*YOUR INSTRUCTIONS*: Write out each of the following entries precisely as they appear, leaving every line unchanged.

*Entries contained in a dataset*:
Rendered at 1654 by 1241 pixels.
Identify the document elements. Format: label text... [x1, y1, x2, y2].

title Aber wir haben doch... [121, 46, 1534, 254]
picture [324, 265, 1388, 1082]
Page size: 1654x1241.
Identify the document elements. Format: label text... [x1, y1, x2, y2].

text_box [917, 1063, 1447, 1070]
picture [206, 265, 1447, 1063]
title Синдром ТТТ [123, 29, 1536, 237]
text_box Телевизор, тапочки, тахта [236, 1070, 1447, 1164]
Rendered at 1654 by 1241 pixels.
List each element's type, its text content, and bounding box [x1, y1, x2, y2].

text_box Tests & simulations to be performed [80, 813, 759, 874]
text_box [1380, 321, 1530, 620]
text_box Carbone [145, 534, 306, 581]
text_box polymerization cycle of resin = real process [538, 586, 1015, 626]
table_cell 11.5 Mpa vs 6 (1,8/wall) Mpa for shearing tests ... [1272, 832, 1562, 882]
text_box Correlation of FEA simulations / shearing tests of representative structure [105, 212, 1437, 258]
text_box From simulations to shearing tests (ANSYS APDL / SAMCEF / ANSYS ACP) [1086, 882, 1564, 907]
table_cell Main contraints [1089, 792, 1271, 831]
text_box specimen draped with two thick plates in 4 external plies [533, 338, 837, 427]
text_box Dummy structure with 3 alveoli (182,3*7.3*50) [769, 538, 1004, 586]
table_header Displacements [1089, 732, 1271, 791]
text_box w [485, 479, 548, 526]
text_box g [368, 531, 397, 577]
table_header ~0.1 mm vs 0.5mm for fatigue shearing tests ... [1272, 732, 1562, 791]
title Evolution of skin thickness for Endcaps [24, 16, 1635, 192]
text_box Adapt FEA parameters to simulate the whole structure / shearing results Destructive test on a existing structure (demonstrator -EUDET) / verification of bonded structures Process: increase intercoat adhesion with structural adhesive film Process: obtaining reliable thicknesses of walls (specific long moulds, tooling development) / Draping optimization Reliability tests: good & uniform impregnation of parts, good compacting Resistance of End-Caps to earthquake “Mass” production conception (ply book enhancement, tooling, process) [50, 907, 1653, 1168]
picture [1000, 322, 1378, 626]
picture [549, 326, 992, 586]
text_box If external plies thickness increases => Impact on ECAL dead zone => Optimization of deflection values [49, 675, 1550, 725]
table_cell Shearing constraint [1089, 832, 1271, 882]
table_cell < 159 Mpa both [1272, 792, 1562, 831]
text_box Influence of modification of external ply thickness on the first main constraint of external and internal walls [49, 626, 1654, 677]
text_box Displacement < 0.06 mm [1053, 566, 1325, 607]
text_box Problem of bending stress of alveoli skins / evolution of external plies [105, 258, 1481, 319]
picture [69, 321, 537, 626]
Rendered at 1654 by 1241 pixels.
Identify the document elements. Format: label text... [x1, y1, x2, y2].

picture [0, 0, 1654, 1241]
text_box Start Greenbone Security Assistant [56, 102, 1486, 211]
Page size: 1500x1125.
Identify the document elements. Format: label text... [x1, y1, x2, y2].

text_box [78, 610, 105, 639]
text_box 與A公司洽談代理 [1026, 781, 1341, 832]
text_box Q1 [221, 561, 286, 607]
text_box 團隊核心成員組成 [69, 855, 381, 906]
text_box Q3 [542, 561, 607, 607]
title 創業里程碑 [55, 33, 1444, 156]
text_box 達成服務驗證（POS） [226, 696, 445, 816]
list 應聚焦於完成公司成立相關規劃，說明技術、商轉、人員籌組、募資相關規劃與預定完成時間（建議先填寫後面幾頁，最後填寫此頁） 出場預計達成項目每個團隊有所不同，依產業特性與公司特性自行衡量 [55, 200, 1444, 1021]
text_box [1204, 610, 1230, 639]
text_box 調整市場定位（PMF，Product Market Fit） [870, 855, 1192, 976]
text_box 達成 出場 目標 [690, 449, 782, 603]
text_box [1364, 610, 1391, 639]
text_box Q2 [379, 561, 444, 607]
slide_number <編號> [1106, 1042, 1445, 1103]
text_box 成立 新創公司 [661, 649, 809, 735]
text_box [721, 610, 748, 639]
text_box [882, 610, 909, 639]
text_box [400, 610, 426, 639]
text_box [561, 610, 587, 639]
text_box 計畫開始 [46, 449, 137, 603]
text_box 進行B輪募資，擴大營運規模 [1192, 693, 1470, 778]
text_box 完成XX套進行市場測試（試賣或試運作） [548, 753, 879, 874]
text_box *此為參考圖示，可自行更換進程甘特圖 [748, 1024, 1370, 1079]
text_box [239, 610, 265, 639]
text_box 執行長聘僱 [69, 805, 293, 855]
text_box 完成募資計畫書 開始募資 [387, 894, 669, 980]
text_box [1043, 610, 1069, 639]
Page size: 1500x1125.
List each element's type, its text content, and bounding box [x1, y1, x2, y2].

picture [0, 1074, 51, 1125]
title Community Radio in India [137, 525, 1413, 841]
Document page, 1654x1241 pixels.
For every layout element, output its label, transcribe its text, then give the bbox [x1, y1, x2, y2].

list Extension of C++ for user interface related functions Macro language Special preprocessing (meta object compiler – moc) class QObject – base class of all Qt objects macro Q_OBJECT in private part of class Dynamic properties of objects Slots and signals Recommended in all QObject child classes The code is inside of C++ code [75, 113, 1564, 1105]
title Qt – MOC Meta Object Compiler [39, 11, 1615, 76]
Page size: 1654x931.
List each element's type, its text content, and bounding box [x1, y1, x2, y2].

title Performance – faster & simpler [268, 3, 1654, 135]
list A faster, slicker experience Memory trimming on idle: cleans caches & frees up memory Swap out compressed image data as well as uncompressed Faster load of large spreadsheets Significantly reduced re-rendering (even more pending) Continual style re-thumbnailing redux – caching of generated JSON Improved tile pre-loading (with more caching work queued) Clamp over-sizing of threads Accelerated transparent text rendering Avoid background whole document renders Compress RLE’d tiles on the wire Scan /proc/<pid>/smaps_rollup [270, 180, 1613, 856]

*RESPONSE FOR THIS EXERCISE*:
Rendered at 1654 by 1241 pixels.
Identify the document elements. Format: label text... [x1, y1, x2, y2].

title Aber wir haben doch... [121, 46, 1534, 254]
picture [324, 265, 1388, 1082]
Page size: 1654x1241.
Identify the document elements. Format: label text... [x1, y1, x2, y2].

text_box [917, 1063, 1447, 1070]
picture [206, 265, 1447, 1063]
title Синдром ТТТ [123, 29, 1536, 237]
text_box Телевизор, тапочки, тахта [236, 1070, 1447, 1164]
Rendered at 1654 by 1241 pixels.
List each element's type, its text content, and bounding box [x1, y1, x2, y2].

text_box Tests & simulations to be performed [80, 813, 759, 874]
text_box [1380, 321, 1530, 620]
text_box Carbone [145, 534, 306, 581]
text_box polymerization cycle of resin = real process [538, 586, 1015, 626]
table_cell 11.5 Mpa vs 6 (1,8/wall) Mpa for shearing tests ... [1272, 832, 1562, 882]
text_box Correlation of FEA simulations / shearing tests of representative structure [105, 212, 1437, 258]
text_box From simulations to shearing tests (ANSYS APDL / SAMCEF / ANSYS ACP) [1086, 882, 1564, 907]
table_cell Main contraints [1089, 792, 1271, 831]
text_box specimen draped with two thick plates in 4 external plies [533, 338, 837, 427]
text_box Dummy structure with 3 alveoli (182,3*7.3*50) [769, 538, 1004, 586]
table_header Displacements [1089, 732, 1271, 791]
text_box w [485, 479, 548, 526]
text_box g [368, 531, 397, 577]
table_header ~0.1 mm vs 0.5mm for fatigue shearing tests ... [1272, 732, 1562, 791]
title Evolution of skin thickness for Endcaps [24, 16, 1635, 192]
text_box Adapt FEA parameters to simulate the whole structure / shearing results Destructive test on a existing structure (demonstrator -EUDET) / verification of bonded structures Process: increase intercoat adhesion with structural adhesive film Process: obtaining reliable thicknesses of walls (specific long moulds, tooling development) / Draping optimization Reliability tests: good & uniform impregnation of parts, good compacting Resistance of End-Caps to earthquake “Mass” production conception (ply book enhancement, tooling, process) [50, 907, 1653, 1168]
picture [1000, 322, 1378, 626]
picture [549, 326, 992, 586]
text_box If external plies thickness increases => Impact on ECAL dead zone => Optimization of deflection values [49, 675, 1550, 725]
table_cell Shearing constraint [1089, 832, 1271, 882]
table_cell < 159 Mpa both [1272, 792, 1562, 831]
text_box Influence of modification of external ply thickness on the first main constraint of external and internal walls [49, 626, 1654, 677]
text_box Displacement < 0.06 mm [1053, 566, 1325, 607]
text_box Problem of bending stress of alveoli skins / evolution of external plies [105, 258, 1481, 319]
picture [69, 321, 537, 626]
Rendered at 1654 by 1241 pixels.
Identify the document elements. Format: label text... [x1, y1, x2, y2].

picture [0, 0, 1654, 1241]
text_box Start Greenbone Security Assistant [56, 102, 1486, 211]
Page size: 1500x1125.
Identify the document elements. Format: label text... [x1, y1, x2, y2].

text_box [78, 610, 105, 639]
text_box 與A公司洽談代理 [1026, 781, 1341, 832]
text_box Q1 [221, 561, 286, 607]
text_box 團隊核心成員組成 [69, 855, 381, 906]
text_box Q3 [542, 561, 607, 607]
title 創業里程碑 [55, 33, 1444, 156]
text_box 達成服務驗證（POS） [226, 696, 445, 816]
list 應聚焦於完成公司成立相關規劃，說明技術、商轉、人員籌組、募資相關規劃與預定完成時間（建議先填寫後面幾頁，最後填寫此頁） 出場預計達成項目每個團隊有所不同，依產業特性與公司特性自行衡量 [55, 200, 1444, 1021]
text_box [1204, 610, 1230, 639]
text_box 調整市場定位（PMF，Product Market Fit） [870, 855, 1192, 976]
text_box 達成 出場 目標 [690, 449, 782, 603]
text_box [1364, 610, 1391, 639]
text_box Q2 [379, 561, 444, 607]
slide_number <編號> [1106, 1042, 1445, 1103]
text_box 成立 新創公司 [661, 649, 809, 735]
text_box [721, 610, 748, 639]
text_box [882, 610, 909, 639]
text_box [400, 610, 426, 639]
text_box [561, 610, 587, 639]
text_box 計畫開始 [46, 449, 137, 603]
text_box 進行B輪募資，擴大營運規模 [1192, 693, 1470, 778]
text_box 完成XX套進行市場測試（試賣或試運作） [548, 753, 879, 874]
text_box *此為參考圖示，可自行更換進程甘特圖 [748, 1024, 1370, 1079]
text_box [239, 610, 265, 639]
text_box 執行長聘僱 [69, 805, 293, 855]
text_box 完成募資計畫書 開始募資 [387, 894, 669, 980]
text_box [1043, 610, 1069, 639]
Page size: 1500x1125.
List each element's type, its text content, and bounding box [x1, y1, x2, y2].

picture [0, 1074, 51, 1125]
title Community Radio in India [137, 525, 1413, 841]
Document page, 1654x1241 pixels.
For every layout element, output its label, transcribe its text, then give the bbox [x1, y1, x2, y2].

list Extension of C++ for user interface related functions Macro language Special preprocessing (meta object compiler – moc) class QObject – base class of all Qt objects macro Q_OBJECT in private part of class Dynamic properties of objects Slots and signals Recommended in all QObject child classes The code is inside of C++ code [75, 113, 1564, 1105]
title Qt – MOC Meta Object Compiler [39, 11, 1615, 76]
Page size: 1654x931.
List each element's type, its text content, and bounding box [x1, y1, x2, y2].

title Performance – faster & simpler [268, 3, 1654, 135]
list A faster, slicker experience Memory trimming on idle: cleans caches & frees up memory Swap out compressed image data as well as uncompressed Faster load of large spreadsheets Significantly reduced re-rendering (even more pending) Continual style re-thumbnailing redux – caching of generated JSON Improved tile pre-loading (with more caching work queued) Clamp over-sizing of threads Accelerated transparent text rendering Avoid background whole document renders Compress RLE’d tiles on the wire Scan /proc/<pid>/smaps_rollup [270, 180, 1613, 856]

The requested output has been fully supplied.